Del. Todd Pillion, R-Washington, announced his candidacy for the Senate seat shortly after Carrico announced his retirement. Pillion was elected to the House of Delegates in 2014 to represent Dickenson County and portions of Russell, Washington and Wise counties.

“As candidate for State Senate, I will continue to do all that I can to make Southwest Virginia a better place to live, work and raise a family,” Pillion said. “That has been my guiding principle in the House of Delegates working to foster economic development, supporting our families, and confronting one of the greatest public health, economic, and workforce challenges of our time — the opioid epidemic.”

Carrico endorsed him.

“As I prepare to move on, I can’t think of a better person to run for this seat than Todd Pillion and I look forward to supporting him wholeheartedly,” Carrico said.

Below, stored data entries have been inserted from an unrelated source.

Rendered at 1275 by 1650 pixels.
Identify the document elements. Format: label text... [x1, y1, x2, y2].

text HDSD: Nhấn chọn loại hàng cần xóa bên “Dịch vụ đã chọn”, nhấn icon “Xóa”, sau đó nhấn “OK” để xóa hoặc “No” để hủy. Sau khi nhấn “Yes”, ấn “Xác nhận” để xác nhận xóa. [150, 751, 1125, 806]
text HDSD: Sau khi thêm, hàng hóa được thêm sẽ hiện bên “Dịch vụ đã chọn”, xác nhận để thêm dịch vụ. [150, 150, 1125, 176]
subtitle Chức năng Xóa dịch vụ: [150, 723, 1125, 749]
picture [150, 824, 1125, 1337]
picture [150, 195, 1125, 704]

Pillion filed, as well as Ken Heath, the town of Marion’s director of community and economic development, said Paul Grinstead, the chairman of the legislative district committee that will oversee the process for choosing a Republican nominee.

Republicans will gather April 25 in Scott County for a mass meeting to choose between Pillion and Heath. Any Republican voter living in the Senate district can participate in the mass meeting at the Scott County Career and Technical Center at 150 Broadwater Ave. in Gate City.

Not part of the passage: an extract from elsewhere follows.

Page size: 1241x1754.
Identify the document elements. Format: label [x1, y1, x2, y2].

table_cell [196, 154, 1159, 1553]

No candidates have declared their intent to seek the Republican nomination for Pillion’s House seat as of Tuesday night. Republican candidates have until March 25 to file paperwork with the legislative district committee. An open primary will be used to choose the Republican nominee.

Carrico’s Senate seat is reliably Republican. All 140 seats in the General Assembly are up for re-election in November, and Democrats are pushing to take the majority in both chambers.

Only one other senator, Sen. Dick Black, R-Loudoun, has announced he would not seek re-election.

Senate Majority Leader Thomas Norment thanked Carrico for his service and dedication to the people of Southwest Virginia.

“A genial and gracious man with a physically imposing stature befitting his career as a state trooper, Senator Carrico amassed a record of accomplishment at the Capitol,” Norment said in a statement. “He sponsored successful legislation to toughen laws against criminal activity, protect and provide for our police and public safety officials, improve the safety of our highways, and strengthen the economy of Southwest Virginia.”

Carrico has supported efforts to increase pay for state troopers. A bill he sponsored that would set the mandatory minimum sentence for anyone convicted of capital murder of a police officer to be life in prison is currently on Gov. Ralph Northam’s desk.

He joined lawmakers focused on coming up with ways to improve the safety of Interstate 81. Carrico was part of the push for legislation that could bring casino gaming to Virginia, including Bristol.

He sponsored legislation aimed at restoring Christian values.

He introduced a constitutional amendment that would allow prayer and other religious expressions on all public property. The Senate rejected the amendment.

He brought to the General Assembly legislation designed to protect the rights of public school students to voluntarily pray and participate in religious activities on school ground. Gov. Terry McAuliffe vetoed the bill.

He had a bill that would have prohibited state officials from instructing state police volunteer chaplains to avoid referring to religion — including the name of Jesus Christ — during prayers at department-sanctioned events. It failed in the Senate.

This past session, he sponsored a bill to allow school boards in the state to offer a high school elective course on the Old Testament and the New Testament. The bill didn’t pass out of a House panel.

“I maybe didn’t get those bills passed, but it did send a message, and the people in the General Assembly really started recognizing that this was important,” Carrico said. “That to me has been my most memorable and effective part of being in the General Assembly: standing for what I believe and what people of this region believe and not backing down.”

Carrico said he has a “new venture” he’s planning to undertake in the near future, but was mum on details.

“It’s bittersweet to be leaving,” he said. “I’ll certainly miss parts of it. It was a tough decision, but one I felt was the right one to make.”